A third way I healed from my surgeries was through microdosing psilocybin. After the second surgery, I tried to get off the painkillers as quickly as I (safely) could as I hated the way they made me feel. With the help of a coach, microdosing helped me to feel connected to myself and the world around me again. After a few months of this protocol, I began to notice how I was making more friends, networking, and experiencing joy again.
Q: What have you learned about your sleep since using Apollo?
A: I love that when I wear my Apollo™ device consistently during the day, it’s helping my sleep at night. This has been a new realization for me, as I’m more used to working through my day pretty non-stop, then only thinking about sleep right before bed when I start my nightly routine of dimming the lights, taking a shower, and so on. This notion has rippled into the rest of my life. I find that I’m thinking ahead more about how I can better prepare myself for the night during the day or setting myself up for the morning at night so I’m not putting myself under unnecessary stress in the moment.
Q: What are the most surprising things you’ve discovered since using Apollo?
A: One reason I love my Apollo wearable is because it’s something positive I can do to improve my health that isn’t consuming something or doing something active. Since beginning my career ghostwriting nutrition books, I’ve become increasingly conscious of what I eat, but there are only so many things I can consume in a day! All the supplements get to be overwhelmingly pretty fast (not to mention, pricey to replenish month after month). I like that I’m strapping on my Apollo wearable, and I don’t have to make another elixir or smoothie or meal to get the benefits. In addition, as I’ve mentioned, staying active is huge for me, but again, there is only so much movement you can fit into a day with a full-time job! Finally, my Apollo wearable isn’t adding another workout regime to my schedule and I benefit from it just by using it consistently day and night.
When I started using the Apollo wearable, I wanted to keep improving my sleep, but I’ve been surprised by how much the other modes have helped me, too. I particularly like Social and Open. It helps me feel more at ease in creative brainstorm sessions or going out with friends or on a date. Clear and Focused is also a game-changer for writing copy. I don’t need to drink an espresso to get in the zone!

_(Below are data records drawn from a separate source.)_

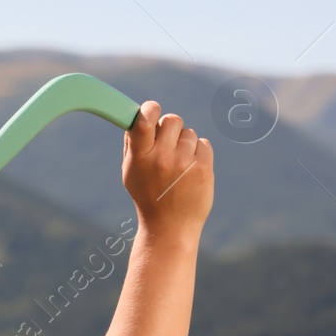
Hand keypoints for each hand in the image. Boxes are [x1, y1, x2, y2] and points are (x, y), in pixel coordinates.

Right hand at [123, 100, 213, 242]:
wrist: (170, 226)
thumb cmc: (148, 196)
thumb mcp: (131, 173)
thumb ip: (131, 145)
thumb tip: (135, 117)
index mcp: (140, 158)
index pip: (144, 121)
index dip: (149, 109)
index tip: (151, 109)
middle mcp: (161, 158)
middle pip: (172, 120)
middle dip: (171, 128)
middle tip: (168, 144)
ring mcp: (184, 163)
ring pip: (189, 133)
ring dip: (185, 143)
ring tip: (179, 165)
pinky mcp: (203, 168)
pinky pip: (203, 143)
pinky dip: (199, 153)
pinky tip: (191, 170)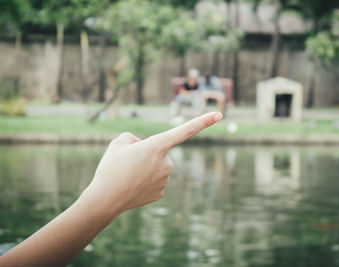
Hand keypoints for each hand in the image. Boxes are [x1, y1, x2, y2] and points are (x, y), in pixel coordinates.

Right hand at [82, 111, 222, 216]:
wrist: (104, 200)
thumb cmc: (110, 169)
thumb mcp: (117, 143)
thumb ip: (132, 138)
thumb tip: (142, 146)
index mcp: (158, 146)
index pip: (186, 130)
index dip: (203, 122)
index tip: (219, 115)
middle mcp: (167, 162)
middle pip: (159, 151)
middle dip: (146, 153)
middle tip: (127, 163)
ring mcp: (165, 179)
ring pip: (157, 166)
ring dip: (145, 167)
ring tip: (127, 175)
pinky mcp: (161, 192)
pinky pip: (155, 180)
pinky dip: (145, 181)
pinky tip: (133, 186)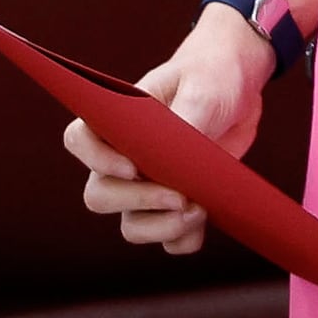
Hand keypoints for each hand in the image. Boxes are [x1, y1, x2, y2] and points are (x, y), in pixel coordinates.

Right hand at [64, 6, 267, 254]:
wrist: (237, 90)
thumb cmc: (210, 76)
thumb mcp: (202, 89)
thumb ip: (186, 122)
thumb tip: (176, 163)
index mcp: (117, 121)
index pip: (79, 141)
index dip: (96, 160)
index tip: (133, 167)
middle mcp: (124, 158)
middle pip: (100, 195)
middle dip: (137, 202)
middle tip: (180, 196)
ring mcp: (149, 187)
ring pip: (131, 226)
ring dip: (161, 227)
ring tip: (199, 209)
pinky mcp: (177, 206)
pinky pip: (170, 240)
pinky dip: (185, 238)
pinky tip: (208, 216)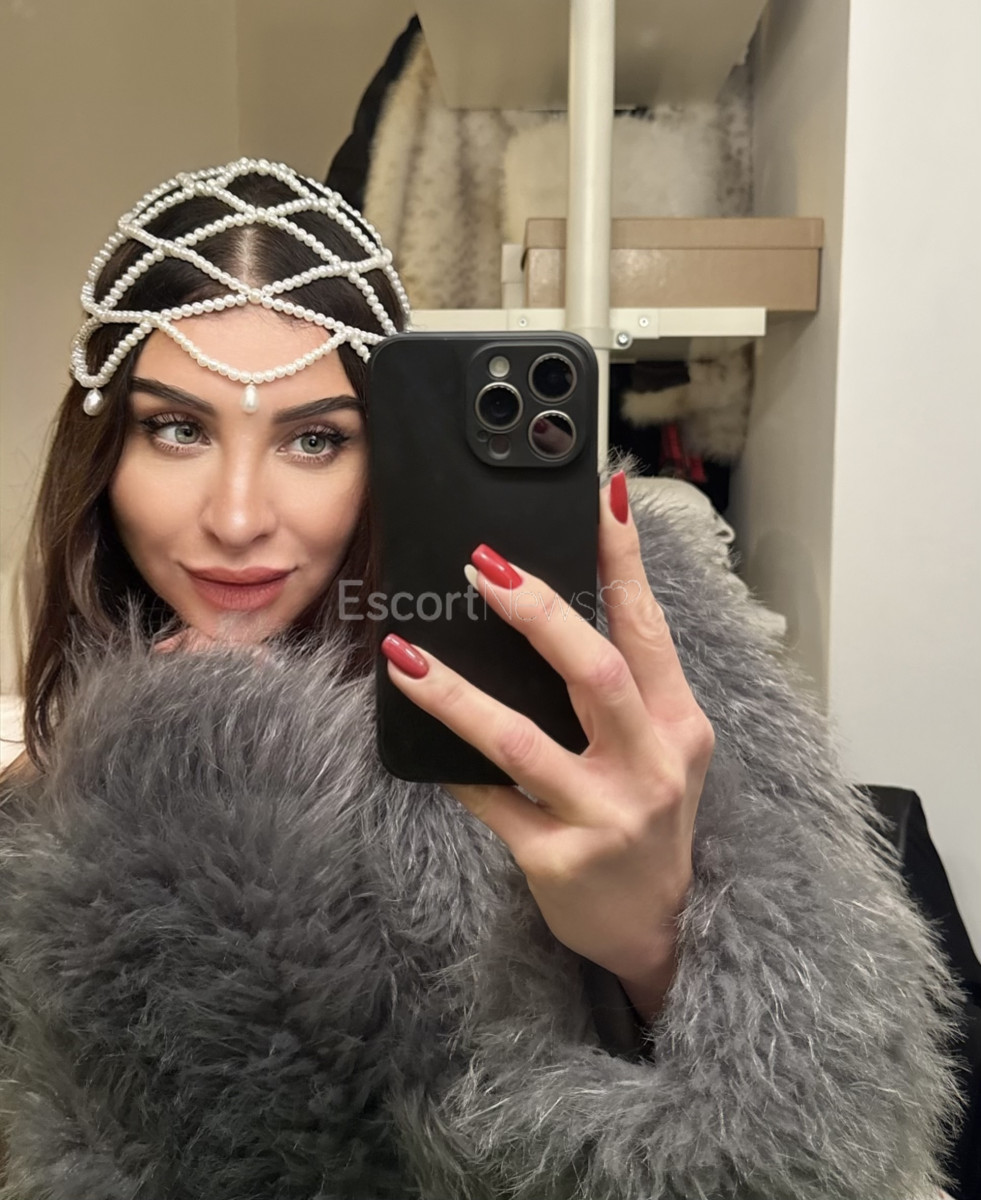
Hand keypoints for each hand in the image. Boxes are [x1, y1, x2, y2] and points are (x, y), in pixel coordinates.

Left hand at [381, 471, 714, 1021]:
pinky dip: (452, 765)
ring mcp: (606, 816)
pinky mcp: (558, 860)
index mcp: (680, 725)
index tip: (602, 498)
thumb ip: (625, 690)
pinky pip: (490, 801)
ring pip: (522, 740)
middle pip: (594, 672)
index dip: (625, 560)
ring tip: (403, 654)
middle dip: (537, 611)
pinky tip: (414, 732)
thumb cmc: (652, 823)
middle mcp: (652, 766)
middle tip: (481, 565)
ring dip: (457, 693)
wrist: (659, 930)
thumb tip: (555, 609)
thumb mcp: (663, 750)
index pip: (649, 627)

Q: What are your future health goals?
A: Right now, I’m focused on continuing to get stronger physically and build my confidence so I can participate in the activities I love again without fear of getting reinjured. This includes doing inversions in yoga again, playing volleyball, and skiing. Playing volleyball and skiing in particular are very social for me, so I’m looking forward to being able to participate in them again so I can spend time with friends and family doing those healthy activities, versus, say, just going out to eat.
As for my mental and emotional health, I’m constantly working on accepting and loving my body as it is right now. My body is so resilient, and I’m grateful for it even when it’s not at 100%. The Apollo wearable has played into this a lot as when I wear it, I know I’m improving my resilience to stress. Going through two spine surgeries was the hardest challenge I’ve faced yet, but I know more challenges in my life will arise. It’s important to prepare ourselves as best we can so we’re equipped when the going gets tough.